What Causes the Reactivation of Epstein-Barr?
Your immune system is effective at keeping EBV in its latent state, but certain things can weaken the immune system and increase the likelihood that Epstein-Barr comes out of it’s inactive state.
Triggers for the reactivation of EBV include anything that places an increased burden on the immune system, such as:
- Unmanaged stress
- A secondary or co- infection
- Nutrient deficiencies (especially those crucial for immune function)
- Leaky gut
- High toxic burden.
IV therapy is one effective way to support immune function and address nutrient deficiency,
ensuring higher absorption, and therapeutic benefits at concentrations far beyond that or oral supplementation.
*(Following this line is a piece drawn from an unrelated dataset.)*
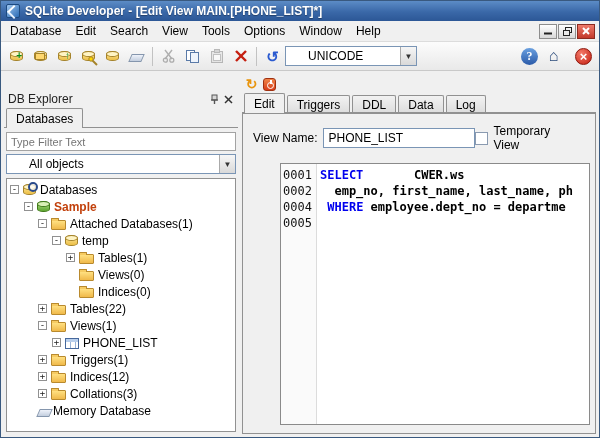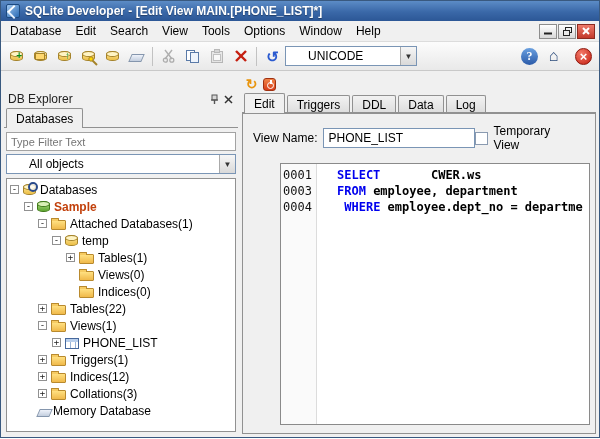"0001" .code-line { gap: 17px -> none }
How Epstein-Barr Triggers Autoimmunity
Infection with Epstein-Barr has been shown to trigger autoimmunity by essentially “switching on” the expression of genes involved in several autoimmune disorders.
One study done in 2018 showed that EBV may trigger some cases of (4):
- Multiple Sclerosis
- Rheumatoid Arthritis
- Inflammatory Bowel disease
- Type 1 Diabetes
- Juvenile Idiopathic Arthritis
- Celiac disease.
This study shows that a protein produced by the virus, called EBNA2, binds to DNA and affects the expression of genes nearby.
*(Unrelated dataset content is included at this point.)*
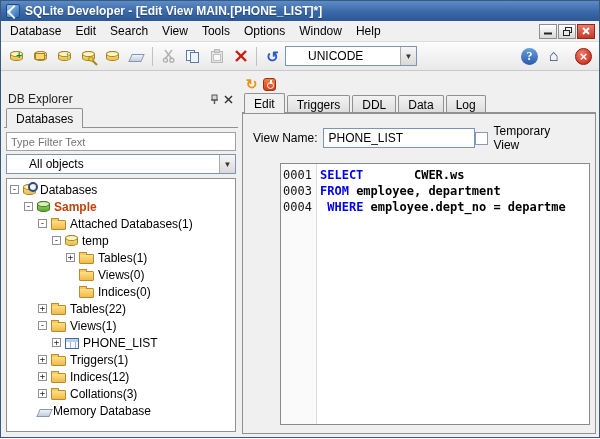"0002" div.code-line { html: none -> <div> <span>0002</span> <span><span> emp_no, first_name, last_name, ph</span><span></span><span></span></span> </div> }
The scientists in this study wanted to note, however, that this virus isn’t the only factor responsible for the activation of these genes. Other illnesses, exposure to toxins, an unhealthy lifestyle, and diet all play a role in the epigenetics of disease.
Diagnosing Epstein-Barr Reactivation with An Integrative Doctor
EBV infection can be confirmed with a blood test that detects antibodies, however, since about nine out of ten of adults have these antibodies from a past infection, it’s generally only when they’re elevated that indicates a reactivation of the virus.
Common tests for Epstein-Barr reactivation include (5):
VCA/IgM antibodies test
EBV Early Antigen (IgG) test
Treatment for Epstein-Barr Reactivation with Functional Medicine
There isn’t a cure for EBV, so integrative treatment for Epstein-Barr reactivation involves promoting conditions in the body which prompt the virus to return to it’s dormant state.
Functional medicine can treat EBV reactivation through:
- Repairing leaky gut – This decreases inflammation and overall immune burden by removing inflammatory and immunosuppressive foods.
- Correcting nutrient deficiencies – Providing the immune system with the fuel it needs to mount the appropriate defense against pathogens.
- Reducing stress – Stress is a common driver of immune dysfunction, and can cause the resurgence of other immune conditions as well.
- Addressing other current infections – This alleviates the increased burden on the immune system.
- Optimizing detoxification – This includes digestion, the liver, kidney, and respiratory function.
Finding an Integrative Doctor to Treat Reactivation of Epstein-Barr
Many conventional doctors don’t think to test for EBV or it’s antibodies, especially because symptoms of Epstein-Barr virus reactivation can be broad, and so closely resemble those of other common conditions.
If you’re experiencing symptoms of Epstein-Barr reactivation, a functional medicine doctor will help address the need for pharmaceuticals, supplements, and diet & lifestyle that will help put the pathogen back into it’s dormant state.